How many lines in these records hold the string "powodu"? State only that number.

[Data extracted from a collection]
########

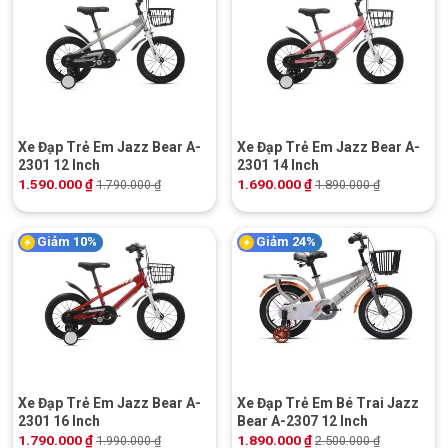
Xe Đạp Trẻ Em Jazz Bear A-
Xe Đạp Trẻ Em Jazz Bear A-
2301 12 Inch
2301 14 Inch
1.590.000
₫
1.690.000
₫
1.790.000
₫
1.890.000
₫
Giảm 10%
Giảm 24%
Xe Đạp Trẻ Em Jazz Bear A-
Xe Đạp Trẻ Em Bé Trai Jazz
2301 16 Inch
Bear A-2307 12 Inch
1.790.000
₫
1.890.000
₫
1.990.000
₫
2.500.000
₫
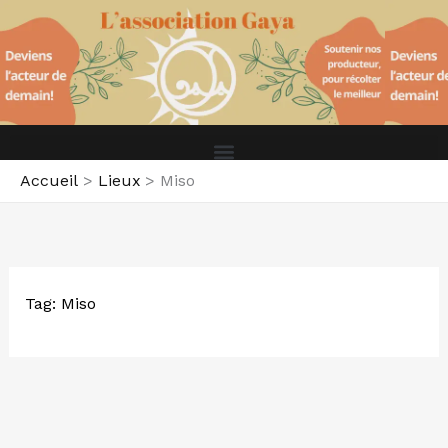
Aller
au
contenu
Accueil
Lieux
Miso
Tag: Miso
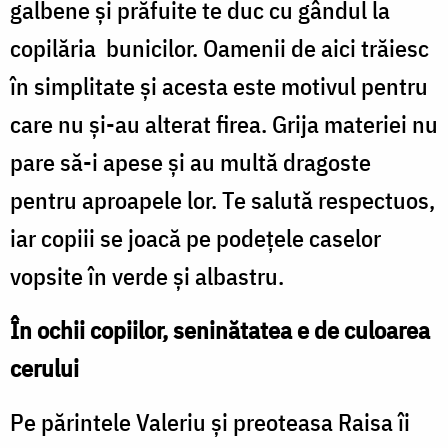
galbene și prăfuite te duc cu gândul la
copilăria bunicilor. Oamenii de aici trăiesc
în simplitate și acesta este motivul pentru
care nu și-au alterat firea. Grija materiei nu
pare să-i apese și au multă dragoste
pentru aproapele lor. Te salută respectuos,
iar copiii se joacă pe podețele caselor
vopsite în verde și albastru.
În ochii copiilor, seninătatea e de culoarea
cerului
Pe părintele Valeriu și preoteasa Raisa îi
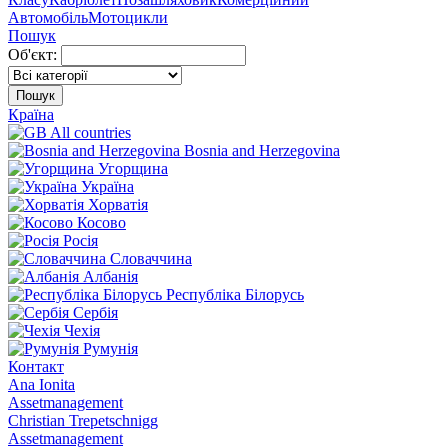
Автомобіль
Мотоцикли
Пошук
Об'єкт:
Пошук
Країна
All countries
Bosnia and Herzegovina
Угорщина
Україна
Хорватія
Косово
Росія
Словаччина
Албанія
Республіка Білорусь
Сербія
Чехія
Румунія
Контакт
Ana Ionita
Assetmanagement
Christian Trepetschnigg
Assetmanagement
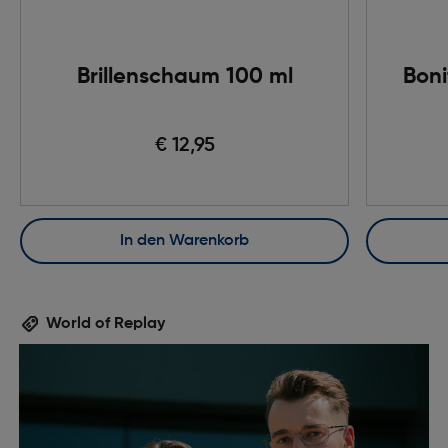
Brillenschaum 100 ml
Boni
€ 12,95
In den Warenkorb
World of Replay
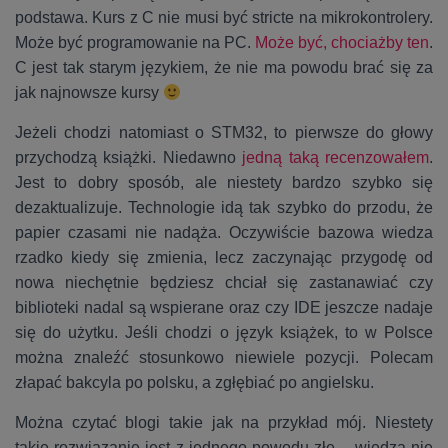
podstawa. Kurs z C nie musi być stricte na mikrokontrolery.
Może być programowanie na PC.
Może być, chociażby ten
.
C jest tak starym językiem, że nie ma powodu brać się za
jak najnowsze kursy
Jeżeli chodzi natomiast o STM32, to pierwsze do głowy
przychodzą książki. Niedawno
jedną taką recenzowałem
.
Jest to dobry sposób, ale niestety bardzo szybko się
dezaktualizuje. Technologie idą tak szybko do przodu, że
papier czasami nie nadąża. Oczywiście bazowa wiedza
rzadko kiedy się zmienia, lecz zaczynając przygodę od
nowa niechętnie będziesz chciał się zastanawiać czy
biblioteki nadal są wspierane oraz czy IDE jeszcze nadaje
się do użytku. Jeśli chodzi o język książek, to w Polsce
można znaleźć stosunkowo niewiele pozycji. Polecam
złapać bakcyla po polsku, a zgłębiać po angielsku.
Można czytać blogi takie jak na przykład mój. Niestety
takie rozwiązanie jest z jednego powodu złe – wiedza nie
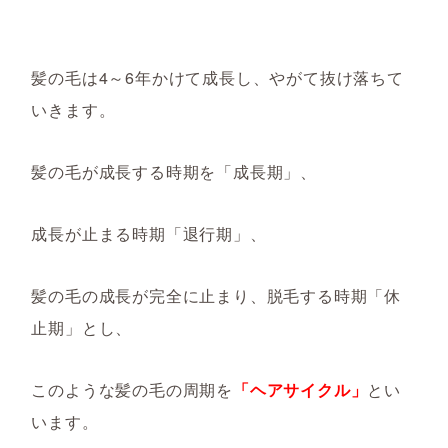
髪の毛は4～6年かけて成長し、やがて抜け落ちて
いきます。
髪の毛が成長する時期を「成長期」、
成長が止まる時期「退行期」、
髪の毛の成長が完全に止まり、脱毛する時期「休
止期」とし、
このような髪の毛の周期を
「ヘアサイクル」
とい
います。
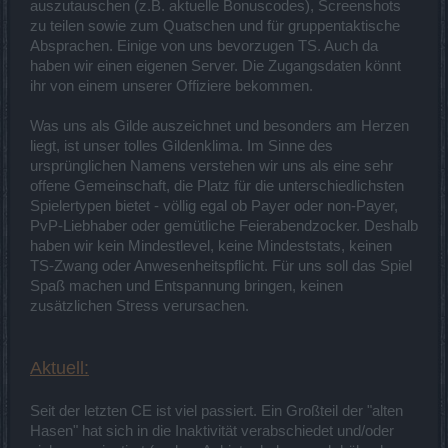
auszutauschen (z.B. aktuelle Bonuscodes), Screenshots
zu teilen sowie zum Quatschen und für gruppentaktische
Absprachen. Einige von uns bevorzugen TS. Auch da
haben wir einen eigenen Server. Die Zugangsdaten könnt
ihr von einem unserer Offiziere bekommen.
Was uns als Gilde auszeichnet und besonders am Herzen
liegt, ist unser tolles Gildenklima. Im Sinne des
ursprünglichen Namens verstehen wir uns als eine sehr
offene Gemeinschaft, die Platz für die unterschiedlichsten
Spielertypen bietet - völlig egal ob Payer oder non-Payer,
PvP-Liebhaber oder gemütliche Feierabendzocker. Deshalb
haben wir kein Mindestlevel, keine Mindeststats, keinen
TS-Zwang oder Anwesenheitspflicht. Für uns soll das Spiel
Spaß machen und Entspannung bringen, keinen
zusätzlichen Stress verursachen.
Aktuell:
Seit der letzten CE ist viel passiert. Ein Großteil der "alten
Hasen" hat sich in die Inaktivität verabschiedet und/oder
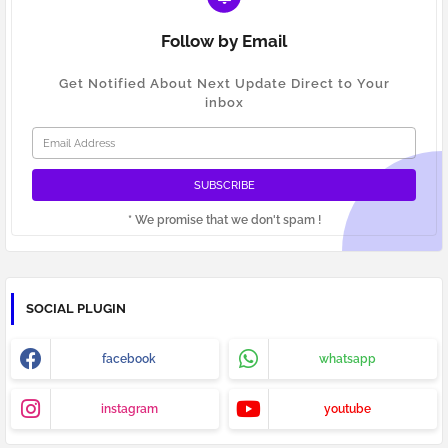
Follow by Email
Get Notified About Next Update Direct to Your
inbox
* We promise that we don't spam !
SOCIAL PLUGIN
facebook
whatsapp
instagram
youtube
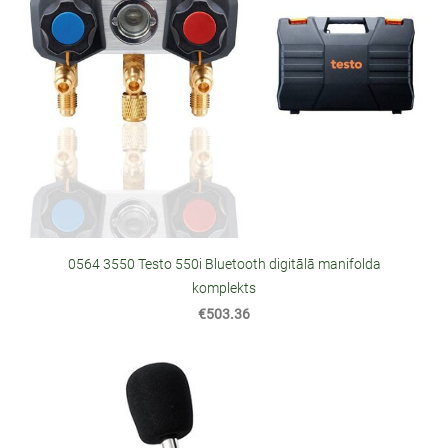
0564 3550 Testo 550i Bluetooth digitālā manifolda
komplekts
€503.36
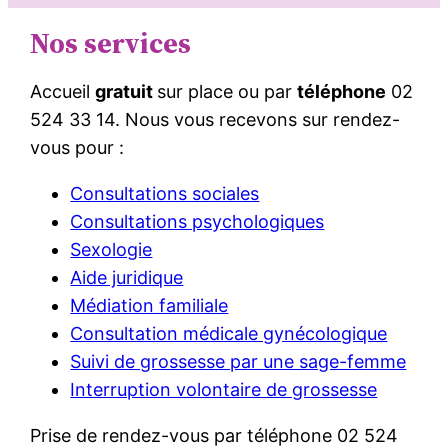
Nos services
Accueil
gratuit
sur place ou par
téléphone
02
524 33 14. Nous vous recevons sur rendez-
vous pour :
Consultations sociales
Consultations psychologiques
Sexologie
Aide juridique
Médiation familiale
Consultation médicale gynécologique
Suivi de grossesse par une sage-femme
Interruption volontaire de grossesse
Prise de rendez-vous par téléphone 02 524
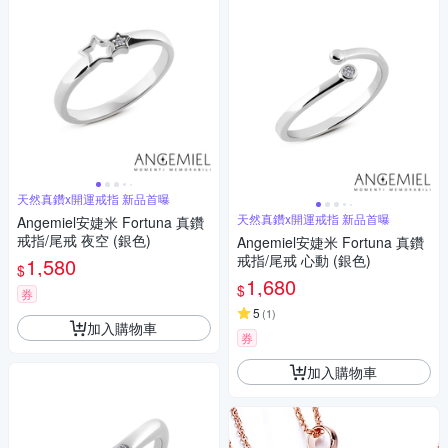
天然真鑽x開運戒指 新品首曝
天然真鑽x開運戒指 新品首曝
Angemiel安婕米 Fortuna 真鑽
戒指/尾戒 夜空 (銀色)
Angemiel安婕米 Fortuna 真鑽
戒指/尾戒 心動 (銀色)
1,580
$
1,680
$
券
5
(
1
)
加入購物車
券
加入購物車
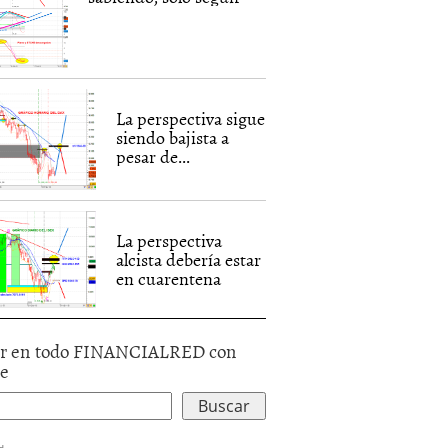
La perspectiva sigue
siendo bajista a
pesar de...
La perspectiva
alcista debería estar
en cuarentena
r en todo FINANCIALRED con
le
d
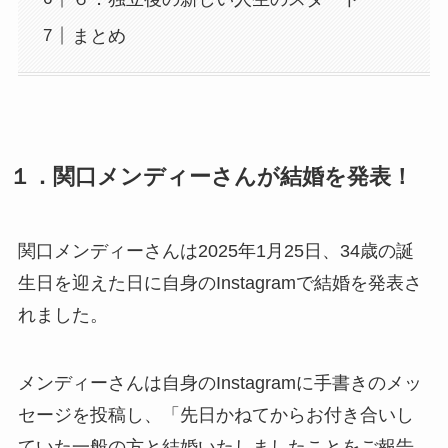
まとめ
１．関口メンディーさんが結婚を発表！
関口メンディーさんは2025年1月25日、34歳の誕
生日を迎えた日に自身のInstagramで結婚を発表さ
れました。
メンディーさんは自身のInstagramに手書きのメッ
セージを投稿し、「先日かねてからお付き合いし
ていた一般の方と結婚いたしましたことをご報告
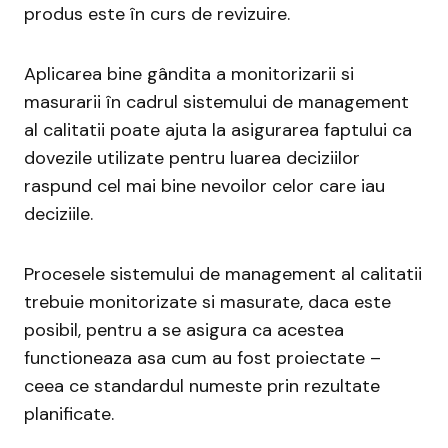
produs este în curs de revizuire.
Aplicarea bine gândita a monitorizarii si
masurarii în cadrul sistemului de management
al calitatii poate ajuta la asigurarea faptului ca
dovezile utilizate pentru luarea deciziilor
raspund cel mai bine nevoilor celor care iau
deciziile.
Procesele sistemului de management al calitatii
trebuie monitorizate si masurate, daca este
posibil, pentru a se asigura ca acestea
functioneaza asa cum au fost proiectate –
ceea ce standardul numeste prin rezultate
planificate.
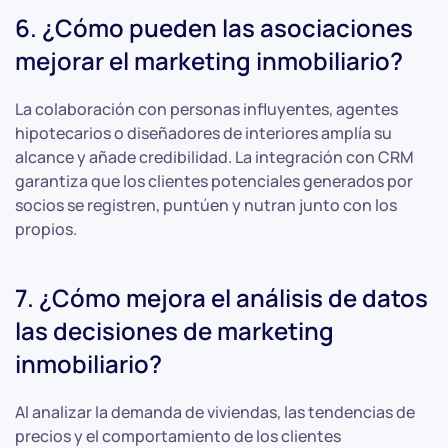
6. ¿Cómo pueden las asociaciones
mejorar el marketing inmobiliario?
La colaboración con personas influyentes, agentes
hipotecarios o diseñadores de interiores amplía su
alcance y añade credibilidad. La integración con CRM
garantiza que los clientes potenciales generados por
socios se registren, puntúen y nutran junto con los
propios.
7. ¿Cómo mejora el análisis de datos
las decisiones de marketing
inmobiliario?
Al analizar la demanda de viviendas, las tendencias de
precios y el comportamiento de los clientes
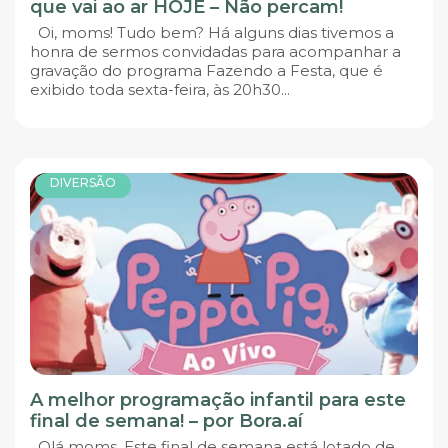
que vai ao ar HOJE – Não percam!
Oi, moms! Tudo bem? Há alguns dias tivemos a
honra de sermos convidadas para acompanhar a
gravação do programa Fazendo a Festa, que é
exibido toda sexta-feira, às 20h30...
DIVERSÃO
A melhor programação infantil para este
final de semana! – por Bora.aí
Olá moms, Este final de semana está lotado de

########

**Solution:**
2